The Glenarma Tapes Review

"The Glenarma Tapes," a 2023 Northern Irish found footage horror film directed by Tony Devlin with additional writing by Paul Kennedy, offers a fresh take on the genre despite some missed opportunities and tonal inconsistencies.

The film opens with a premise that immediately piques the viewer's curiosity. In Spring 2020, five art students and two faculty members from the Mid Ulster College of Art went missing in a remote forest on the coast of Northern Ireland. The circumstances surrounding their disappearance have remained a mystery until now.

While "The Glenarma Tapes" presents itself as a found footage film, it distinguishes itself from the typical conventions of the genre. Instead of relying on the usual shaky and grainy visuals associated with found footage, the film embraces modern technology and employs steadier camera work. This departure from the norm is a welcome change, demonstrating an evolving understanding of how to capture compelling found footage shots.

Its commitment to efficient storytelling truly sets "The Glenarma Tapes" apart. Unlike many found footage films that meander through unnecessary diversions, this film maintains a tight narrative. Every moment serves a purpose, and the pacing keeps the audience engaged throughout its 96-minute runtime. The characters feel authentic, and their on-screen presence adds depth to the story.

The plot initially follows the familiar trope of people getting lost in the woods, a recurring theme in the found footage genre. However, the film transcends this cliché by delving into a comprehensive day-long forest exploration. It quickly introduces a plot twist that doesn't linger but propels the story into a frenzy of action, amusement, and bewildering madness. This sequence keeps viewers on the edge of their seats, although the abundance of on-screen action can occasionally make it challenging to distinguish between characters.
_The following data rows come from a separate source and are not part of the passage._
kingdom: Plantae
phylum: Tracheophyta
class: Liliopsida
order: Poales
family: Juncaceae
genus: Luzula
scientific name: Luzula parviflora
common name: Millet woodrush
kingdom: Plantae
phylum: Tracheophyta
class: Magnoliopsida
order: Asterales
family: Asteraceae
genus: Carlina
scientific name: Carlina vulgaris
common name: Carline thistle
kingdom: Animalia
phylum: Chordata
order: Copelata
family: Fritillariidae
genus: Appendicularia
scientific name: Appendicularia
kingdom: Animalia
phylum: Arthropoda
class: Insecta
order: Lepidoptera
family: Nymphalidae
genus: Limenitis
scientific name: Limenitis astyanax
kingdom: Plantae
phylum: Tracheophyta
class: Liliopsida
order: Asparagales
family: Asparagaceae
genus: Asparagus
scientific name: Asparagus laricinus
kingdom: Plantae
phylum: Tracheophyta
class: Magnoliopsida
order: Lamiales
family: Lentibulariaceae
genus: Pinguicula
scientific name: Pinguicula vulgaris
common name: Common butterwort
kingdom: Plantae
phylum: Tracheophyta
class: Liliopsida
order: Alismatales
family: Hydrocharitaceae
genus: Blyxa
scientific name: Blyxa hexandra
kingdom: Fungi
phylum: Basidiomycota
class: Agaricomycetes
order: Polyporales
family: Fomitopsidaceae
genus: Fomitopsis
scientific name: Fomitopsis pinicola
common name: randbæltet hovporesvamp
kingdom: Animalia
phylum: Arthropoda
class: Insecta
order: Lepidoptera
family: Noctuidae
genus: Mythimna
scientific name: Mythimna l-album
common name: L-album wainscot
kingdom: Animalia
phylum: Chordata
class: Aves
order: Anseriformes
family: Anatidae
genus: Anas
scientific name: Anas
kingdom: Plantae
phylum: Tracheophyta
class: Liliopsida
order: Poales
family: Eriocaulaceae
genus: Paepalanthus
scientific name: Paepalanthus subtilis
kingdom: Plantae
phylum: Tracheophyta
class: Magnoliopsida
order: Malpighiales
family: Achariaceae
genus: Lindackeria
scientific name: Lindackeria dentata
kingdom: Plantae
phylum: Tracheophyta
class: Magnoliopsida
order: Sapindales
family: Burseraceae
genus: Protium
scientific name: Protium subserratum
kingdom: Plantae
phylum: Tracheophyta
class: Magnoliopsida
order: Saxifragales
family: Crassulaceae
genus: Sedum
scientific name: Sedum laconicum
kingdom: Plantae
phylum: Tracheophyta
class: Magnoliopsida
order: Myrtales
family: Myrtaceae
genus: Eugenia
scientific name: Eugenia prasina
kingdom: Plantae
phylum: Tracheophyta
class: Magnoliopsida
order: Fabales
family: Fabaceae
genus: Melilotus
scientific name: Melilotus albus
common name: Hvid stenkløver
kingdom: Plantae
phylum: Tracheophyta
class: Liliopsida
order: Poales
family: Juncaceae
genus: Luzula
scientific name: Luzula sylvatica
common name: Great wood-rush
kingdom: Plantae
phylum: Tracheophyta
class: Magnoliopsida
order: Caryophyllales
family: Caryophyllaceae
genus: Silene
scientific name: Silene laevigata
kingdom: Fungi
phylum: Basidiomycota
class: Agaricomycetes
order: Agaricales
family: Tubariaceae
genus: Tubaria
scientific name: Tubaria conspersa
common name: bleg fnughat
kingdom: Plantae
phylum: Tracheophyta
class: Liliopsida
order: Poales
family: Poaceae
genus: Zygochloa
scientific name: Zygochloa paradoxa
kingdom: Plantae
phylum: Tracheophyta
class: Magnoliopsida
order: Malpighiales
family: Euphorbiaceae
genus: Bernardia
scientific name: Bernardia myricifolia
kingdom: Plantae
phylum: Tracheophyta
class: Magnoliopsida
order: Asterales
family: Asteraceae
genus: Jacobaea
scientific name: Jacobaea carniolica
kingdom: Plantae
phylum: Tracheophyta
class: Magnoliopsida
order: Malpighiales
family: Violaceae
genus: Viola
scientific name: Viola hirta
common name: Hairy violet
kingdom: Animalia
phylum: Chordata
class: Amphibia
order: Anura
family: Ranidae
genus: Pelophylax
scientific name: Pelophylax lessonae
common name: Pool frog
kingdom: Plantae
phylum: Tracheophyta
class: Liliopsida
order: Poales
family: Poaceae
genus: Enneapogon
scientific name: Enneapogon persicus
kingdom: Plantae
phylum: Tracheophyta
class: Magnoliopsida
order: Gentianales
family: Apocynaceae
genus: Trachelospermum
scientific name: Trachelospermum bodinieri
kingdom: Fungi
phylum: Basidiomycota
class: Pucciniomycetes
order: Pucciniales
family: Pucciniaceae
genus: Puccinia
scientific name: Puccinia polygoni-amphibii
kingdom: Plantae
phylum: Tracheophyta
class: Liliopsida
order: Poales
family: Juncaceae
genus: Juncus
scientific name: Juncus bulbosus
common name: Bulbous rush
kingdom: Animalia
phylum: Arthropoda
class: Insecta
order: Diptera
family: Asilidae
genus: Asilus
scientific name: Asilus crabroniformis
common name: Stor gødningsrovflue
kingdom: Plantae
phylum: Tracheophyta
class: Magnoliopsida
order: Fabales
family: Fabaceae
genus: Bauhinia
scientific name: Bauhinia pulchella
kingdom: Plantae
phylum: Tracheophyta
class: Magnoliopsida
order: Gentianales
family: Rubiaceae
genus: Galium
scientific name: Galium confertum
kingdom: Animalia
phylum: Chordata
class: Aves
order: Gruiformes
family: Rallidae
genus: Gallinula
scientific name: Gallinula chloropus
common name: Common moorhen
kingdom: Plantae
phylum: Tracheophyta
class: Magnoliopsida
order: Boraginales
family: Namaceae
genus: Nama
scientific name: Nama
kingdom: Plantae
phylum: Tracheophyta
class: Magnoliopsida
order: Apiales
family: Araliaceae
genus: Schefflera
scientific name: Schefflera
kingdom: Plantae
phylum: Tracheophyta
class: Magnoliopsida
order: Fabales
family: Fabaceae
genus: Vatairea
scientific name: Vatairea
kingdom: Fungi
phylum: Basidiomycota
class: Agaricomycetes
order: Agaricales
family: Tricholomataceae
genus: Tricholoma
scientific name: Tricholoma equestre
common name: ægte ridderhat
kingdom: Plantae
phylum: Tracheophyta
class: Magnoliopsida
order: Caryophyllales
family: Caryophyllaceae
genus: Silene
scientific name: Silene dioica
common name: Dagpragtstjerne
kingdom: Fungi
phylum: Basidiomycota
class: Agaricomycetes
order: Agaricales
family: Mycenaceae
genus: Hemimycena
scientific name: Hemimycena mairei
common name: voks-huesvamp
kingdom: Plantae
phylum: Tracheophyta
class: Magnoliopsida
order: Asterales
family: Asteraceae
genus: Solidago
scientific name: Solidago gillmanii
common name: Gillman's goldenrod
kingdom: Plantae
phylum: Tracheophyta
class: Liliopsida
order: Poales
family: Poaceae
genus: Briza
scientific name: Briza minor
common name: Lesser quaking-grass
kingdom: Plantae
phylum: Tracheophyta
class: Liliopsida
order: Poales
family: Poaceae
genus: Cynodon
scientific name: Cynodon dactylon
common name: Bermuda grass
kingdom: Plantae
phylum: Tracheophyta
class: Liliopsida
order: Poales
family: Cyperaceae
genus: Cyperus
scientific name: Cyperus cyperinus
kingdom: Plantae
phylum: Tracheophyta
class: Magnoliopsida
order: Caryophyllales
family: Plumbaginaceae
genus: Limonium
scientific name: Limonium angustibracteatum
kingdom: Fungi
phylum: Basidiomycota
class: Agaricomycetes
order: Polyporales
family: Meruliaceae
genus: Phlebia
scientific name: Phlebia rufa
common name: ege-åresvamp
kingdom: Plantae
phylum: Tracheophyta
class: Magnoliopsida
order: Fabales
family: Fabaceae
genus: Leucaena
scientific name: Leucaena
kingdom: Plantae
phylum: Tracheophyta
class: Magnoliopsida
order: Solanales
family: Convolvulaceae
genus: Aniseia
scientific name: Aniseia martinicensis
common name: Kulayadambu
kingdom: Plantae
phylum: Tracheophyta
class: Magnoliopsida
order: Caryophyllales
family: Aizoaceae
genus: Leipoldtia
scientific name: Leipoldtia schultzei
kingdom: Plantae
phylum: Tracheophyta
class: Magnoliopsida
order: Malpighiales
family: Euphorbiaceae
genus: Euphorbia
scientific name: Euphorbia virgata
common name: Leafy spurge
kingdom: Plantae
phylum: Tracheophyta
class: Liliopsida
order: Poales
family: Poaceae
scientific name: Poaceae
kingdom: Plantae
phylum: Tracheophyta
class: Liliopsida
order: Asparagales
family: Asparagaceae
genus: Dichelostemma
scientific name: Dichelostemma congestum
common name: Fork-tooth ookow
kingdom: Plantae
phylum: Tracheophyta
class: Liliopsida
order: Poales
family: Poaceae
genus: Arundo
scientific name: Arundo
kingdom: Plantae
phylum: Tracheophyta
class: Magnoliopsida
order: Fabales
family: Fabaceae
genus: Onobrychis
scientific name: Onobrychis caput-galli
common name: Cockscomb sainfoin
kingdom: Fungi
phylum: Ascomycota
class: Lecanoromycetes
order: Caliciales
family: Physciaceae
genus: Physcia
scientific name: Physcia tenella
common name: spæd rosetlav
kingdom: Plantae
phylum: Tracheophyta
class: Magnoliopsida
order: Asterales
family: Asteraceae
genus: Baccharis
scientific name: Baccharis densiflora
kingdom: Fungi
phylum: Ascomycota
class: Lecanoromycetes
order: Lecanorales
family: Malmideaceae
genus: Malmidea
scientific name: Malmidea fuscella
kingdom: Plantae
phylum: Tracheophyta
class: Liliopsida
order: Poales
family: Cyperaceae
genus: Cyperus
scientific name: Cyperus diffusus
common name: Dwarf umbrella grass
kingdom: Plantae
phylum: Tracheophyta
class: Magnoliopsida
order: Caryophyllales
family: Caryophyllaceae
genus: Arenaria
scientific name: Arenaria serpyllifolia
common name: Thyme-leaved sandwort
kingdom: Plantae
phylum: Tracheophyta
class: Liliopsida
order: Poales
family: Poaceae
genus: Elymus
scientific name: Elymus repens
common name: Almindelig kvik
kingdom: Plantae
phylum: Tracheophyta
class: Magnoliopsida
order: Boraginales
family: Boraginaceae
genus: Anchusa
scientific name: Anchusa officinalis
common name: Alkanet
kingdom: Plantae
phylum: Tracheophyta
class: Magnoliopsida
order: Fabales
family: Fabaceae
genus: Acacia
The subsequent investigation into the disappearances adds an intriguing layer to the narrative. It highlights how political factors can influence individuals seeking justice, adding a layer of frustration to the story. While some segments, like the live interview, may fall flat, other complementary scenes offset them. However, the ultimate twist in the film's concluding moments is undeniably unsettling, exuding an eerie realism that leaves a lasting impact.

Despite its strengths, "The Glenarma Tapes" does have its shortcomings. The film occasionally shifts abruptly from a third-person mockumentary style to a more personal one, which only sometimes aligns with the cohesive nature of the found footage medium. This inconsistency in tone and style detracts from the overall authenticity of the film.

One of the film's notable missteps is its overuse of homage videos paired with synchronized inspirational music and overly picturesque shots reminiscent of music videos. These elements disrupt the immersion and authenticity of the found footage format, diminishing its believability.

Ultimately, "The Glenarma Tapes" is a commendable debut for director Tony Devlin. While it may not fully commit to the found footage genre and occasionally struggles with tonal consistency, it delivers an engaging and surprising narrative. The film's twists and turns and its commitment to efficient storytelling make it a notable addition to the evolving landscape of found footage filmmaking.

Worth Watching?

Devlin's inaugural film, "The Glenarma Tapes" shows promise for his future endeavors. Exploring urban legends, as demonstrated in this folklore-themed production, could be a fruitful direction for his future projects. This film's ability to captivate viewers with local mysteries and surprises is a testament to its potential and the emerging talent behind it.